Question

Suppose you cross two inbred (purebred) strains of mice, black and white, that have different average diastolic arterial blood pressure values, 99 mm Hg (black) and 141 mm Hg (white). You obtain F1’s with an intermediate average value of 120 (ranging between 116 and 124). After interbreeding the F1’s to produce F2’s, you measure the diastolic arterial blood pressure of these F2’s. You find that only 1 out of 1100 mice shows a blood pressure like the original parental black mouse like (99). This experiment was performed so as to greatly control environmental conditions.
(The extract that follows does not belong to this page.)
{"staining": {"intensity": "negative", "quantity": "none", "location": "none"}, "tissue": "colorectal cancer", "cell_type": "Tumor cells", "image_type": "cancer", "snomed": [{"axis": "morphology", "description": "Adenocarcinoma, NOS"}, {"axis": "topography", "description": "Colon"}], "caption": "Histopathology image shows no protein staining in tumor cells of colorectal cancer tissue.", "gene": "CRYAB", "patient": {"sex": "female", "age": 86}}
What does this say about the genetic control of blood pressure in mice? Estimate, roughly, the number of loci which contribute to this quantitative trait in this experiment.

Answer 1

• The parental blood pressure was 99 and 141 mm Hg.
• But the F1 had intermediate blood pressure around 120 mm Hg.
• This means the blood pressure is a genetic phenomenon that appears as a blend of two genes; one from mother and one from father. However, in F2, only 1 out of 1100 have blood pressure like the original parents (99).
• Rest 1099 have different blood pressure. This very large variation is possible only if characters are governed by multiple genes, a quantitative phenomenon.

To determine the number of genes involved, we have a simple formula

n (no. of loci) = (1/4)^n

= 1/1100 = (1/4)^5 [ 4^5 is approximately 1000)

So there are 5 loci responsible for blood pressure.